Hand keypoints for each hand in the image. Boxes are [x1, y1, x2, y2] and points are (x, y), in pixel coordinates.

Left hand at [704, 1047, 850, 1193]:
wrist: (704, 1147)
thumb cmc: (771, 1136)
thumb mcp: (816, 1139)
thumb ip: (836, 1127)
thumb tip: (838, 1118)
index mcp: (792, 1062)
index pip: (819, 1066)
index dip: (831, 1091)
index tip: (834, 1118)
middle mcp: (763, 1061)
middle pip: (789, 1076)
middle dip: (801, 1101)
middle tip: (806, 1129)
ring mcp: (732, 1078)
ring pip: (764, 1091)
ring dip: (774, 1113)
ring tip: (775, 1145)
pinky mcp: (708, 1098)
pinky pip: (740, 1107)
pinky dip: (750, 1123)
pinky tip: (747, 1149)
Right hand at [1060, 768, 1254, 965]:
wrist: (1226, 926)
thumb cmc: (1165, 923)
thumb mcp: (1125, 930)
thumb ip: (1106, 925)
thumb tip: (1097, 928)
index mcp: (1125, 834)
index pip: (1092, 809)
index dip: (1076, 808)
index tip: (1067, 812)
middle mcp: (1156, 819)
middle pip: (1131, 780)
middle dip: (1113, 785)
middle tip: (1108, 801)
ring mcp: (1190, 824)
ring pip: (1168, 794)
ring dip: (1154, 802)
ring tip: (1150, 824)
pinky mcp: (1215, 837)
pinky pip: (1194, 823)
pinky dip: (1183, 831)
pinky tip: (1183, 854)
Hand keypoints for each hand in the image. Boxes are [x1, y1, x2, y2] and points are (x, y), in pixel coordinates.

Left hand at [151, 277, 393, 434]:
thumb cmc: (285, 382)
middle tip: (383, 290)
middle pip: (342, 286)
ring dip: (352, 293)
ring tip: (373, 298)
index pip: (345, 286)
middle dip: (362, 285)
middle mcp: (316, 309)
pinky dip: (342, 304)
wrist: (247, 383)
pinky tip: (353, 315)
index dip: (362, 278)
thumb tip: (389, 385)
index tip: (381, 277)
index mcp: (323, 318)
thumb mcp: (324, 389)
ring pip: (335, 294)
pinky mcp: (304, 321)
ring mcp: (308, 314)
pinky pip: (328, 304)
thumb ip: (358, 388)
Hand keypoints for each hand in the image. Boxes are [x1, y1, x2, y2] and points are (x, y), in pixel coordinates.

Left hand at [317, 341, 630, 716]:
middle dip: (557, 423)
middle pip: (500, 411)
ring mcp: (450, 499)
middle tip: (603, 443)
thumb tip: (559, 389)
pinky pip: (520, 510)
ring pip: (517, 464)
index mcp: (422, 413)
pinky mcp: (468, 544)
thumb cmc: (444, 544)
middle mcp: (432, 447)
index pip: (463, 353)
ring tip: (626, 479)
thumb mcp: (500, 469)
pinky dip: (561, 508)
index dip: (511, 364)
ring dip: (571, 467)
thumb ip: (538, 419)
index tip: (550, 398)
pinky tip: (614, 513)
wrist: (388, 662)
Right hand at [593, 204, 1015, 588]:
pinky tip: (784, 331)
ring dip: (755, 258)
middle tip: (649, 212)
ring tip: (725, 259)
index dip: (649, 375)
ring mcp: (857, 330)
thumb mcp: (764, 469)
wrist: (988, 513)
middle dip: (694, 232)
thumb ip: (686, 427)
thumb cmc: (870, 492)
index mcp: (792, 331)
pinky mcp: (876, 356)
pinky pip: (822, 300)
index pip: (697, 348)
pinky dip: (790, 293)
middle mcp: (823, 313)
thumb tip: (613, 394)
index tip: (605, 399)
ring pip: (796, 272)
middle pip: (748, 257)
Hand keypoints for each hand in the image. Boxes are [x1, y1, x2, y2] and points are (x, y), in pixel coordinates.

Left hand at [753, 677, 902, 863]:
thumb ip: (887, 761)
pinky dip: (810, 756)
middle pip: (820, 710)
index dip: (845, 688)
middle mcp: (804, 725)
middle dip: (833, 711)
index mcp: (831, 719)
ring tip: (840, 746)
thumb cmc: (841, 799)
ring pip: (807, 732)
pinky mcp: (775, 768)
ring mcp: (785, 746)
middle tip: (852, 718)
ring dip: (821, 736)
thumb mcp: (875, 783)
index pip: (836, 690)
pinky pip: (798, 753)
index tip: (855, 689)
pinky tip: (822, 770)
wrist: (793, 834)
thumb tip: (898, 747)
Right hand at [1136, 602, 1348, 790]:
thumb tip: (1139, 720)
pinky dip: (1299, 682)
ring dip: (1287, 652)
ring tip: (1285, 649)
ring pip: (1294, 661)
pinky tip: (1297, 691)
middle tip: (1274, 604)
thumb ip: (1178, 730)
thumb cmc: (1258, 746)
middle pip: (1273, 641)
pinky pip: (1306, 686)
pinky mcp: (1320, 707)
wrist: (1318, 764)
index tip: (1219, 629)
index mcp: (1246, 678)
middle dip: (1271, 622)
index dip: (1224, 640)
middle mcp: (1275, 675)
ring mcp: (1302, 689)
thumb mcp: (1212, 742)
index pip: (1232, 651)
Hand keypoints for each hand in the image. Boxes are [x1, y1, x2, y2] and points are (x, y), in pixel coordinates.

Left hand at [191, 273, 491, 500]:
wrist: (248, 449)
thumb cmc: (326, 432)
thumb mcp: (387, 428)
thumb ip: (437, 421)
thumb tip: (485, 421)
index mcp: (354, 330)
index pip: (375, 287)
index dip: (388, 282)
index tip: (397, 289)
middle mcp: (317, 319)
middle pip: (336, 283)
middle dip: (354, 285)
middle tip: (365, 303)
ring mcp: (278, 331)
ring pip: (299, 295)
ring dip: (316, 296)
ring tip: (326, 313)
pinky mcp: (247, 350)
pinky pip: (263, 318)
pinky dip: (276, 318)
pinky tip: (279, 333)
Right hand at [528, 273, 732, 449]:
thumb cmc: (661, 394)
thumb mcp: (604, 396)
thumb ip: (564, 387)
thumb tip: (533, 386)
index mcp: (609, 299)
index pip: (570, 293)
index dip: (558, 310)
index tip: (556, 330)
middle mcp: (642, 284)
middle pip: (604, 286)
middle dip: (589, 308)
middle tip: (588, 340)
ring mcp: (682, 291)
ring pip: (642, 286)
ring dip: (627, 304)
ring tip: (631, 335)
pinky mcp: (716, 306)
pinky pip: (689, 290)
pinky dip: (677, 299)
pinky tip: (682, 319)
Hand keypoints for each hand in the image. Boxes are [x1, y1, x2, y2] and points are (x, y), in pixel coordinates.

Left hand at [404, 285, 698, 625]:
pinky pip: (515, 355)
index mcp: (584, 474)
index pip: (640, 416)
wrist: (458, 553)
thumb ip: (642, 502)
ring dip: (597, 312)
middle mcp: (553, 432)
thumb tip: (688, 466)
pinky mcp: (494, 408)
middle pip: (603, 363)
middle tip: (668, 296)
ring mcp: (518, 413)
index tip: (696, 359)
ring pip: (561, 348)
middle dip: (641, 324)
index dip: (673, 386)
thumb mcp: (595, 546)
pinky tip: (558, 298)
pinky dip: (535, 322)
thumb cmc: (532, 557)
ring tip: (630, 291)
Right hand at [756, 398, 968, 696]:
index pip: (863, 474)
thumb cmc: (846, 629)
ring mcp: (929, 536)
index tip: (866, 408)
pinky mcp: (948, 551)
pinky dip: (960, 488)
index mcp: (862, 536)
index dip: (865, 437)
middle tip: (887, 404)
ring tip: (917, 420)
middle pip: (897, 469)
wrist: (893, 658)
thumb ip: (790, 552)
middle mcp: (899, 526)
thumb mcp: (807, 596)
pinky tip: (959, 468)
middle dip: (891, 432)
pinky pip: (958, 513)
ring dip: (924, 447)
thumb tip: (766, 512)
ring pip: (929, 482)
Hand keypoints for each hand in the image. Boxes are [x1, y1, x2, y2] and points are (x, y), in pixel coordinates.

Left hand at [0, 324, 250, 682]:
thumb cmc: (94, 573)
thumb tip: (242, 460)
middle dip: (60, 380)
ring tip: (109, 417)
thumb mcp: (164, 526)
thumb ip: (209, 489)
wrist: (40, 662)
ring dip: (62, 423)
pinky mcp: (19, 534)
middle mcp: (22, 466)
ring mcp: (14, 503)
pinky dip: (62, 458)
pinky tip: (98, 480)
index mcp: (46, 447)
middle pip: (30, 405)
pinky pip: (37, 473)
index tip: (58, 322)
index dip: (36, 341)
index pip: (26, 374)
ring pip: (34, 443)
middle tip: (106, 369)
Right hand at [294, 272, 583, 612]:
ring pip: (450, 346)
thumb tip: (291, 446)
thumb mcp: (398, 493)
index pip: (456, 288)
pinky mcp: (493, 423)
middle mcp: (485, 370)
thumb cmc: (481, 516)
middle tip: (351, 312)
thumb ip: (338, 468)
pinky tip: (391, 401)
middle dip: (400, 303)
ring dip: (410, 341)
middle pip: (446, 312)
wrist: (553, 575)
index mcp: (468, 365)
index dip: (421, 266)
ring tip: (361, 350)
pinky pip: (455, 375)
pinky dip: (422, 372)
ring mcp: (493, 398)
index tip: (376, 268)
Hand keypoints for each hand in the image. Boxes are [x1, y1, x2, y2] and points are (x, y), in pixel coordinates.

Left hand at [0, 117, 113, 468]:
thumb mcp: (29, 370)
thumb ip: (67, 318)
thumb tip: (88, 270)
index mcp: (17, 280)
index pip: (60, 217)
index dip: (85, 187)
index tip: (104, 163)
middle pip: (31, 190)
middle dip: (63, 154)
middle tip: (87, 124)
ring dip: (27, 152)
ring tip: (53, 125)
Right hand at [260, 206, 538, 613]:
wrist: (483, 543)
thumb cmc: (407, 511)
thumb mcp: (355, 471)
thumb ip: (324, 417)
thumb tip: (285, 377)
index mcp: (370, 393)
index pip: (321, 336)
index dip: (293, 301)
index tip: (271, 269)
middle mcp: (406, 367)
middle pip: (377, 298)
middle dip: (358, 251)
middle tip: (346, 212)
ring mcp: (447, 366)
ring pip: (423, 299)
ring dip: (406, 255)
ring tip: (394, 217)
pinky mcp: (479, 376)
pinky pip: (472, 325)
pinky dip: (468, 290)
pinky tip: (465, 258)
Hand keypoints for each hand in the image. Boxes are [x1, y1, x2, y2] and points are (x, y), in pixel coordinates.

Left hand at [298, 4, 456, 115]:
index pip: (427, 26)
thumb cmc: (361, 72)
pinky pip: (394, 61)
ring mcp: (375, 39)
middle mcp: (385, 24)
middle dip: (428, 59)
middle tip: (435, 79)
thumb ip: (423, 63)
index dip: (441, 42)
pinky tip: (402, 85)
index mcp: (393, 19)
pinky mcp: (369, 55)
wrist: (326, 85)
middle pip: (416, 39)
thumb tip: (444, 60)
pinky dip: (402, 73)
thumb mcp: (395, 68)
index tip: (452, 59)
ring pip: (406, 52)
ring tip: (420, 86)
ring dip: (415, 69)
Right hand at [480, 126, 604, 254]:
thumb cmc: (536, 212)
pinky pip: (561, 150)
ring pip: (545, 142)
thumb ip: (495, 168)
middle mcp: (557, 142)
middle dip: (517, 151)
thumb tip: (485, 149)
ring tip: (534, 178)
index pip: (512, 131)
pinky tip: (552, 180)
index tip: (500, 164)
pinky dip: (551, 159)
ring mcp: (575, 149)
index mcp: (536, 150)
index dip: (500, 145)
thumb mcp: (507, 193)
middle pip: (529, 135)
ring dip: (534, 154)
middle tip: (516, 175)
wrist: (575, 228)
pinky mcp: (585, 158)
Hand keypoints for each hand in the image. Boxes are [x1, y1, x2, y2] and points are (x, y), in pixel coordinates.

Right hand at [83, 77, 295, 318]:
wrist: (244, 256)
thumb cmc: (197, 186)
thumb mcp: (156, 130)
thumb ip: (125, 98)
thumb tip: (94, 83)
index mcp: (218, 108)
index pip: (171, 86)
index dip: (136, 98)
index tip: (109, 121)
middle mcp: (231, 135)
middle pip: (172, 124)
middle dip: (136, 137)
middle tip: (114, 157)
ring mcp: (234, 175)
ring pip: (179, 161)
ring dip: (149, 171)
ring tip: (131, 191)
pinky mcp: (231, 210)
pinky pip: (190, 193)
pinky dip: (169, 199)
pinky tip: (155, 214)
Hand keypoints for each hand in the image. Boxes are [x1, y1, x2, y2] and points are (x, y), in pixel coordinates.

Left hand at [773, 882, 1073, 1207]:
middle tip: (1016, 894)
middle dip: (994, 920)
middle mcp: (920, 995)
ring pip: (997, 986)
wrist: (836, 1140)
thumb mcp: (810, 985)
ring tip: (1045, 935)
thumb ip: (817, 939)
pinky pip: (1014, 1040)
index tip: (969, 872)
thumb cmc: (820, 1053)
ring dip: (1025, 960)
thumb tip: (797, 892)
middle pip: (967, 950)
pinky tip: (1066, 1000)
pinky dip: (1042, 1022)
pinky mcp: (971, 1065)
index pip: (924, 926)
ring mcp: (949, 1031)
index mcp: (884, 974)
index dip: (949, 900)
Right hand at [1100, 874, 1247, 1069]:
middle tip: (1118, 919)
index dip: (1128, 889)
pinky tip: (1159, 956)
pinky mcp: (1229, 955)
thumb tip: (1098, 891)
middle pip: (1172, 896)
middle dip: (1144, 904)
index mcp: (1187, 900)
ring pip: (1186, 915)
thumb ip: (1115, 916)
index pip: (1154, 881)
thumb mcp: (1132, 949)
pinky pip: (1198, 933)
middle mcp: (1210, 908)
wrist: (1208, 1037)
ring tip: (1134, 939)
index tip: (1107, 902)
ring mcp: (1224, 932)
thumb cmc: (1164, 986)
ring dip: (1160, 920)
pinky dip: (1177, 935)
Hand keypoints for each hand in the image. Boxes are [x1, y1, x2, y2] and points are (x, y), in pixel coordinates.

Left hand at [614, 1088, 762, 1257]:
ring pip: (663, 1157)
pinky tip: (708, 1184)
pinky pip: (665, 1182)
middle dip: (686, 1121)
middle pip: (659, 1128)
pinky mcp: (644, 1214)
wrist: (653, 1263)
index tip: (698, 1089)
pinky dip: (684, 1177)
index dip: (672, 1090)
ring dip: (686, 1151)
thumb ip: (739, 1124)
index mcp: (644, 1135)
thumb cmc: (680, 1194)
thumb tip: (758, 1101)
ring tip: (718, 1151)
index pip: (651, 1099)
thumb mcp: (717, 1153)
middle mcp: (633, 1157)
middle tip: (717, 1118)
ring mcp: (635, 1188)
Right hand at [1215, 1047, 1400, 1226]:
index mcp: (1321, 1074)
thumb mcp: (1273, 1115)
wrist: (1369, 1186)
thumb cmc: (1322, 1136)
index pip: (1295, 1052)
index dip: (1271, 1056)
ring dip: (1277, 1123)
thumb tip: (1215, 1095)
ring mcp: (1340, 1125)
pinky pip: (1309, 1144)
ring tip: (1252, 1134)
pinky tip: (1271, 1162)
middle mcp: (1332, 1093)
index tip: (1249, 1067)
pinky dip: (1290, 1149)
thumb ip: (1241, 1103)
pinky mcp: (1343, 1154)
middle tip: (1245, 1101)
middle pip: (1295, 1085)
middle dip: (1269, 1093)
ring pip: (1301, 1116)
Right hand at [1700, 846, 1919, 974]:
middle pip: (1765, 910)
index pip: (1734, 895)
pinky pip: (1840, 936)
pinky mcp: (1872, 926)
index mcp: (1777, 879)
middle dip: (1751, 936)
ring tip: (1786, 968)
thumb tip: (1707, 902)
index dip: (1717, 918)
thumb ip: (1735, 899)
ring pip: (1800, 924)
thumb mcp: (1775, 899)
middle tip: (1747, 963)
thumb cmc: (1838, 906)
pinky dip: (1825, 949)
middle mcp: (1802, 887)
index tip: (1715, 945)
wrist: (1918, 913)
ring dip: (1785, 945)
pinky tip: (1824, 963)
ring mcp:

**TASK:** Could you write out, exactly as they stand, only the lines above that begin at the line with "pinky pip: (1309, 1144)" and stop after the line with "ring dip: (1785, 945)"?

**SOLUTION BELOW:**
pinky pip: (1309, 1144)
ring tip: (1252, 1134)
pinky tip: (1271, 1162)
middle mcp: (1332, 1093)
index tip: (1249, 1067)
pinky dip: (1290, 1149)
thumb ip: (1241, 1103)
pinky mcp: (1343, 1154)
middle tip: (1245, 1101)
middle pip: (1295, 1085)
middle dip: (1269, 1093)
ring pip: (1301, 1116)
Right hand at [1700, 846, 1919, 974]:
middle pip: (1765, 910)
index pip: (1734, 895)
pinky pip: (1840, 936)
pinky mcp: (1872, 926)
index mcp: (1777, 879)
middle dip: (1751, 936)
ring tip: (1786, 968)
thumb tip: (1707, 902)
index dip: (1717, 918)
thumb ip: (1735, 899)
ring pip: (1800, 924)
thumb mcp: (1775, 899)
middle tip: (1747, 963)
thumb cmc: (1838, 906)
pinky dip: (1825, 949)
middle mcp: (1802, 887)
index tip: (1715, 945)
wrist: (1918, 913)
ring dip: (1785, 945)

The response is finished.